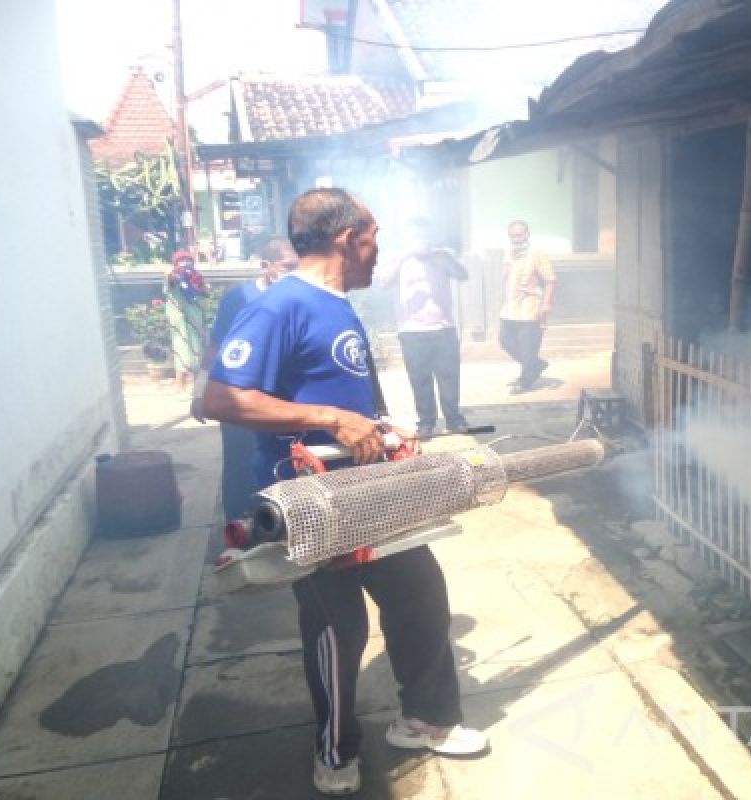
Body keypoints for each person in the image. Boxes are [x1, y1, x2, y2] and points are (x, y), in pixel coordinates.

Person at [202, 189, 487, 797]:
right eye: (374, 239)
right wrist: (332, 419)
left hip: (368, 487)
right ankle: (334, 750)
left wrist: (381, 427)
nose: (380, 254)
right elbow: (219, 399)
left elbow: (346, 391)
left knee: (420, 591)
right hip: (310, 497)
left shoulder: (340, 304)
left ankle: (427, 719)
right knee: (340, 626)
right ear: (347, 237)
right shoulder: (281, 306)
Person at [190, 236, 297, 521]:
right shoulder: (238, 298)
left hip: (281, 400)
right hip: (238, 397)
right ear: (266, 266)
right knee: (240, 464)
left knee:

•••••

• **Exercise directions**
Search the entries for the string "right" and collect each line that has it.

• **Result for this exercise**
right eye: (374, 239)
right wrist: (332, 419)
right ankle: (334, 750)
right elbow: (219, 399)
right hip: (310, 497)
right knee: (340, 626)
right ear: (347, 237)
right shoulder: (281, 306)
right shoulder: (238, 298)
right hip: (238, 397)
right ear: (266, 266)
right knee: (240, 464)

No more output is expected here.